A data warehouse or enterprise data warehouse (DW, DWH, or EDW) is a relational database that is designed for query, reporting and data analysis rather than for transaction processing. It usually contains historical data derived from transaction data, but it can include data from other sources. It separates analysis workload from transaction workload and enables an organization to consolidate data from several sources. It is a central repository of data which is created by integrating data from one or more disparate sources. Data warehouses store current as well as historical data and are used for creating trending reports for senior management reporting such as annual and quarterly comparisons.

The data stored in the warehouse are uploaded from the operational systems (such as marketing, sales etc., shown in the figure to the right). The data may pass through an operational data store for additional operations before they are used in the DW for reporting.

A data warehouse maintains a copy of information from the source transaction systems. This architectural complexity provides the opportunity to:

  • Congregate data from multiple sources into a single database so a single query engine can be used to present data.
  • Mitigate the problem of database isolation level lock contention in transaction processing systems caused by attempts to run large, long running, analysis queries in transaction processing databases.
  • Maintain data history, even if the source transaction systems do not.
  • Integrate data from multiple source systems, enabling a central view across the enterprise.
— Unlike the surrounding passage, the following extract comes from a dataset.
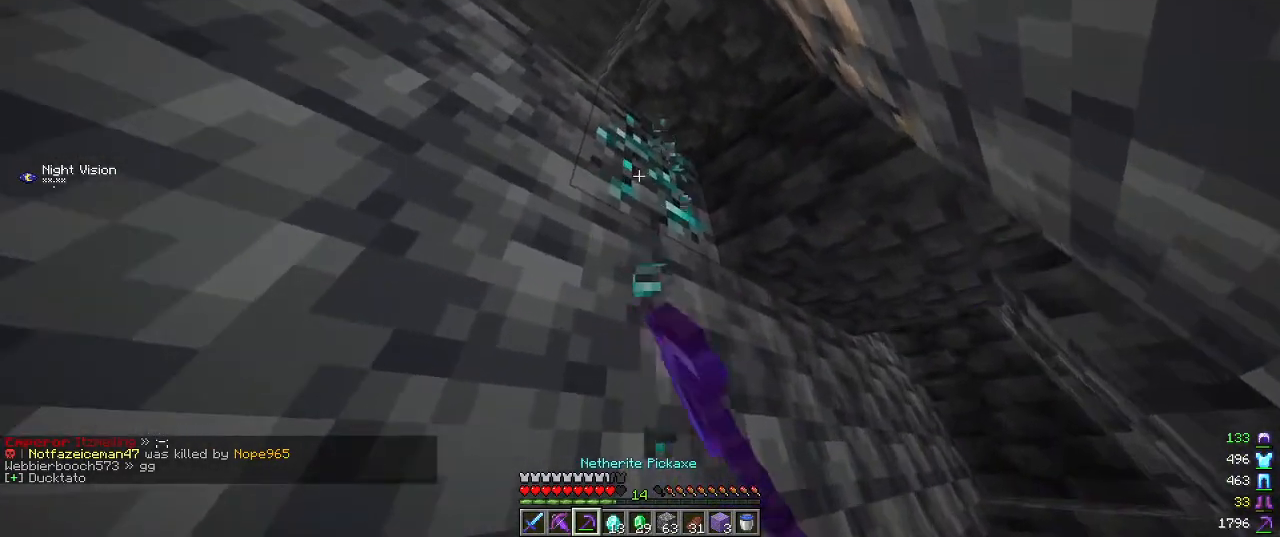
{"keys": ["w"], "mouse": [], "events": [[217, "w", "down"], [267, "mouse_left", "up"]]}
This benefit is always valuable, but particularly so when the organization has grown by merger.
  • Improve data quality, by providing consistent codes and descriptions, flagging or even fixing bad data.
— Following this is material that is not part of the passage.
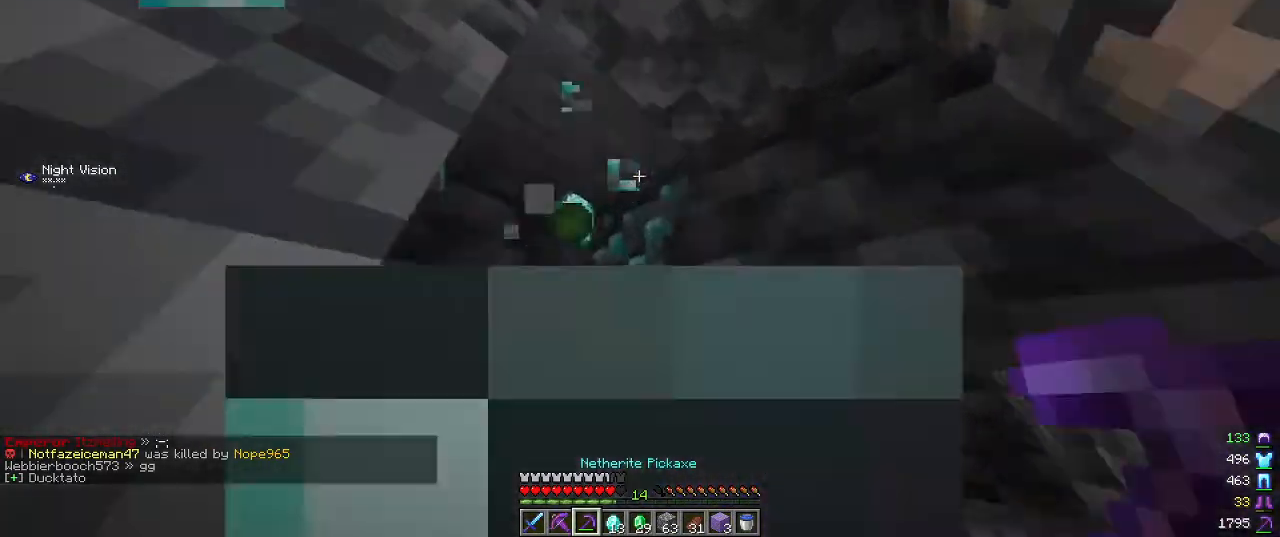
{"keys": [], "mouse": ["left"], "events": [[234, "w", "up"], [434, "mouse_left", "down"]]}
  • Present the organization’s information consistently.
  • Provide a single common data model for all data of interest regardless of the data’s source.
  • Restructure the data so that it makes sense to the business users.
  • Restructure the data so that it delivers excellent query performance, even for complex analytic queries, without impacting the operational systems.
  • Add value to operational business applications, notably customer relationship management (CRM) systems.